RB

PSY173 Week 9 Notes

Acknowledgment of Country

  • Murdoch University is situated on the lands of the Whadjuk and Binjareb Noongar people.
  • Acknowledgment of Noongar elders' enduring culture and contributions.
  • Emphasis on Murdoch University's role in a long tradition of learning.

Goals of the Session

  • Understand survey design.
  • Understand the correlational approach.
  • Reading assigned: Chapter 7 of "Discovering the Scientist Within".
  • Quiz 3 will relate to content from Chapter 7 and this session.

PART 1: Understanding Survey Design

Surveys

  • Definition: A quantitative research strategy for systematically collecting information from individuals, generalizing it to a larger population.
  • Key Benefits:
    • Collects large amounts of data quickly.
    • Correlation is often used in survey research.

Psychometric Tests

  • Definition: Psychometric implies a measure of the mind.
  • Uses: Quantification of psychological characteristics.
  • Types of information measured:
    • Personality traits.
    • Mental disorders.
    • Attitudes.
    • Intelligence.

Questionnaire Design Considerations

  • Important questions to consider:
    • How many items?
    • Which items?
    • What response format?
    • Item ordering?
    • Phrasing of items?
    • Minimizing response biases?
    • Instructions provided?

Item Design Considerations

  • Avoid:
    • Leading questions (e.g., “Wouldn’t you say that…”).
    • Jargon and colloquialisms.
    • Double-barreled questions (e.g., “Do you enjoy heavy metal and ballet?”).
    • Double negatives (e.g., “Is it important to never stop never stopping?”).

Process for Designing a Questionnaire

  • Important iterative steps:
    • Operationalize your construct.
    • Conduct interviews, focus groups, and observations.
    • Identify key themes.
    • Create items based on informed understanding.
    • Pilot the questionnaire.
    • Test reliability and validity, then refine items as necessary.

Response Bias

  • Common biases include:
    • Yeah-saying: A tendency to give similar responses across questions.
    • To minimize:
    • Vary item phrasing.
    • Alternate positive and negative phrased items.
    • Error of central tendency: Participants may avoid using extreme responses.
    • Address by using a wider response scale (5-9 points preferred).

Types of Response Formats

  1. Yes/No Responses: Clear binary format for questions.
  2. Likert Scales: Measure level of agreement with a statement.
  3. Semantic Differential Scales: Measure attitudes using opposites.
  4. Ranking Statements: Rank statements by importance.
  5. Open-ended Specific Questions: Allow for detailed responses.

Scoring a Questionnaire

  • Basic scoring procedures include:
    • Assign numerical values to responses (e.g., Yes=1, No=0).
    • Reverse scoring for certain items.
    • Combine scores for overall constructs.
    • Presentation of scores can include summed totals or averages for clarity.

Normative Values

  • Comparison of individual scores to group scores based on:
    • Sample demographics (e.g., age, gender).
    • Establish mean scores and range (high/low).

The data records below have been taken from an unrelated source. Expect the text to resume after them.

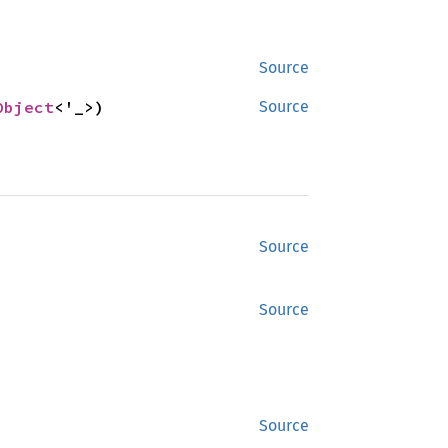
Source
Object
<'_>)
Source
Source
Source
Source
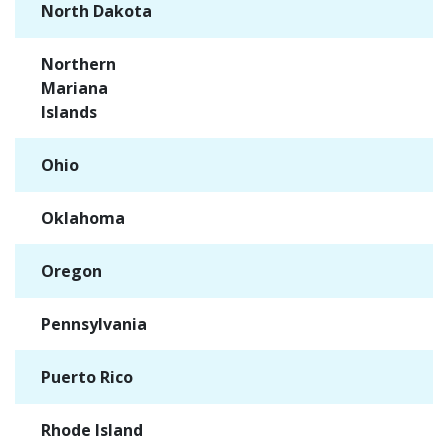
North Dakota
✓
Northern
✓
Mariana
Islands
Ohio
✓
Oklahoma
✓
Oregon
✓
Pennsylvania
✓
Puerto Rico
✓
Rhode Island
✓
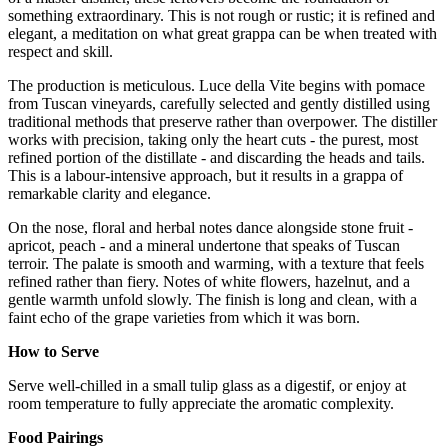
something extraordinary. This is not rough or rustic; it is refined and
elegant, a meditation on what great grappa can be when treated with
respect and skill.
The production is meticulous. Luce della Vite begins with pomace
from Tuscan vineyards, carefully selected and gently distilled using
traditional methods that preserve rather than overpower. The distiller
works with precision, taking only the heart cuts - the purest, most
refined portion of the distillate - and discarding the heads and tails.
This is a labour-intensive approach, but it results in a grappa of
remarkable clarity and elegance.
On the nose, floral and herbal notes dance alongside stone fruit -
apricot, peach - and a mineral undertone that speaks of Tuscan
terroir. The palate is smooth and warming, with a texture that feels
refined rather than fiery. Notes of white flowers, hazelnut, and a
gentle warmth unfold slowly. The finish is long and clean, with a
faint echo of the grape varieties from which it was born.
How to Serve
Serve well-chilled in a small tulip glass as a digestif, or enjoy at
room temperature to fully appreciate the aromatic complexity.
Food Pairings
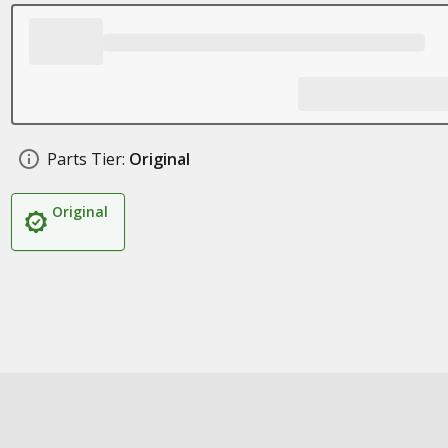
Parts Tier:
Original
Original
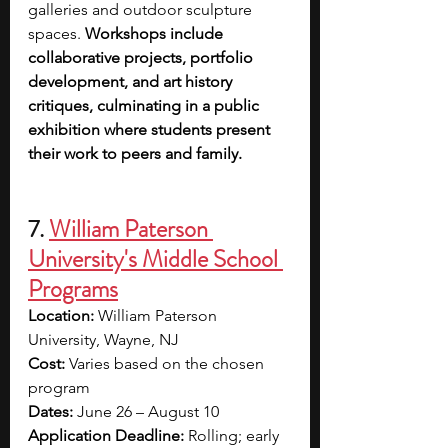
galleries and outdoor sculpture 
spaces. 
Workshops include 
collaborative projects, portfolio 
development, and art history 
critiques, culminating in a public 
exhibition where students present 
their work to peers and family.
7. 
William Paterson 
University's Middle School 
Programs
Location:
 William Paterson 
University, Wayne, NJ
Cost:
 Varies based on the chosen 
program
Dates:
 June 26 – August 10
Application Deadline:
 Rolling; early 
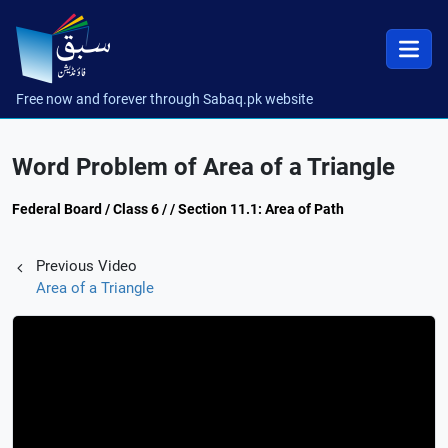
Free now and forever through Sabaq.pk website
Word Problem of Area of a Triangle
Federal Board / Class 6 / / Section 11.1: Area of Path
Previous Video
Area of a Triangle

PART 2: Understanding Correlational Approach

Overview of Correlation

  • A research approach investigating relationships between variables.
  • It's crucial to remember correlation does not imply causation (e.g., ice cream sales vs shark attacks).

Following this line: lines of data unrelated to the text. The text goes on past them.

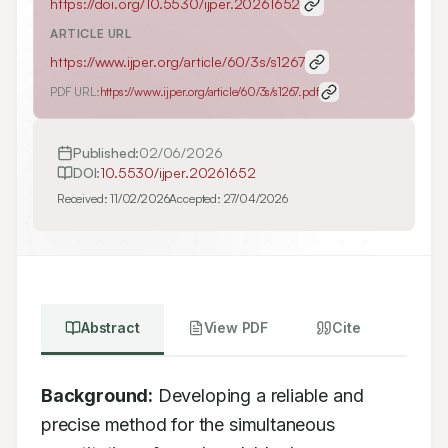
https://doi.org/
10.5530/ijper.20261652
ARTICLE URL
https://www.ijper.org/article/60/3s/s1267
PDF URL:
https://www.ijper.org/article/60/3s/s1267.pdf
Published:
02/06/2026
DOI:
10.5530/ijper.20261652
Received:
11/02/2026
Accepted:
27/04/2026
Abstract
View PDF
Cite
Background:
 Developing a reliable and 
precise method for the simultaneous 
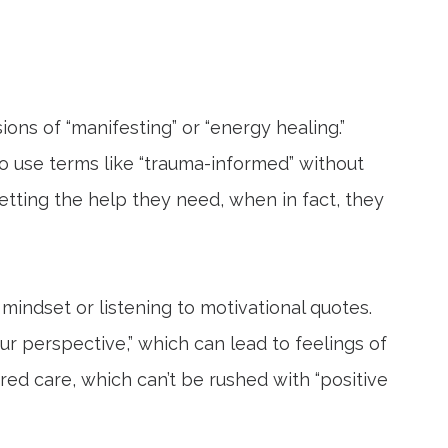
ons of “manifesting” or “energy healing.”
 use terms like “trauma-informed” without
getting the help they need, when in fact, they
mindset or listening to motivational quotes.
ur perspective,” which can lead to feelings of
ured care, which can’t be rushed with “positive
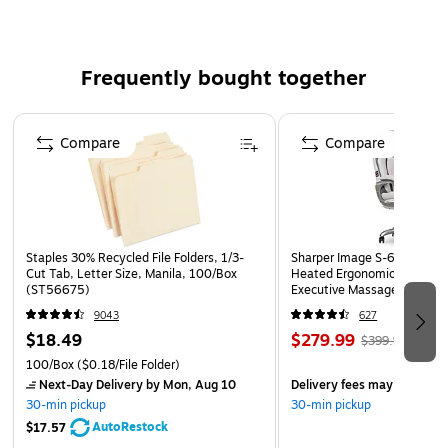
Frequently bought together
Page 1 of 4
Compare
Compare
Staples 30% Recycled File Folders, 1/3-
Sharper Image S-600 Activ
Cut Tab, Letter Size, Manila, 100/Box
Heated Ergonomic Bonded L
(ST56675)
Executive Massage Chair, O
(60098-OWHT)
9043
627
$18.49
$279.99
$399.99
100/Box
($0.18/File Folder)
Next-Day Delivery
by Mon, Aug 10
Delivery fees may apply
30-min pickup
30-min pickup
AutoRestock
$17.57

Selection of Statistical Tests

  • Determining the appropriate test based on the nature of variables (nominal, ordinal, interval/ratio).
  • Examples of tests:
    • Correlation Tests: Pearson's for interval/ratio, Spearman's for ordinal.
    • Chi Square for nominal data.

Correlation Examples

  • Examples of correlational studies include relationships between:
    • Happiness and income.
    • Urbanization and mental health concerns.
    • Trust levels and voting behavior.

Scatterplots and Direction of Association

  • Scatterplots visually represent relationships:
    • Positive correlation: Both variables increase together.
    • Negative correlation: One variable increases while the other decreases.

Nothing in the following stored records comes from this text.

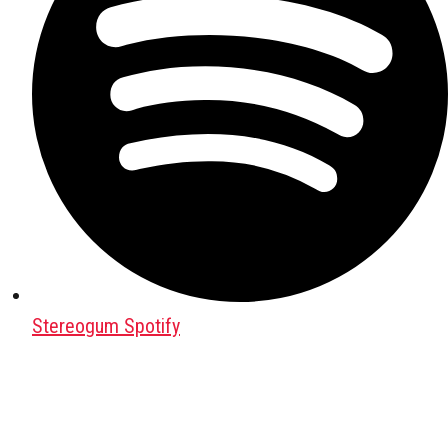
Stereogum Spotify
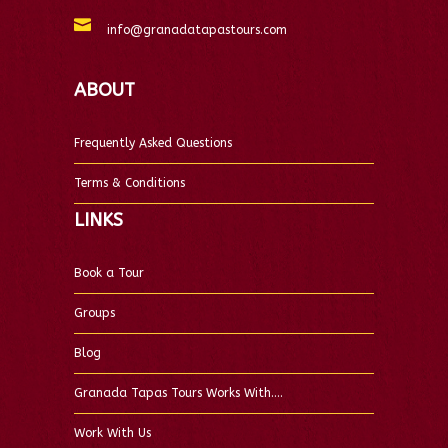
info@granadatapastours.com
ABOUT
Frequently Asked Questions
Terms & Conditions
LINKS
Book a Tour
Groups
Blog
Granada Tapas Tours Works With….
Work With Us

Pearson's Correlation Coefficient

  • Measures the strength and direction of a linear relationship between two interval/ratio variables, denoted as r.
  • Interpretation:
    • Range from -1 (perfect negative) to +1 (perfect positive).
    • 0 indicates no correlation.
    • The closer to -1 or +1, the stronger the relationship.

Assumptions of Correlation Coefficients

  • Must be on a continuous scale.
  • Ensure no outliers are present.
  • There should be a linear relationship between variables.

Reporting the Results

  • Example:
    • "The mean attendance score was 6.40 (SD = 2.61), with lab report marks averaging at 4.27 (SD = 2.99). There is a significant negative correlation (r(28) = -0.93, p < .001), indicating that higher attendance correlates with lower marks."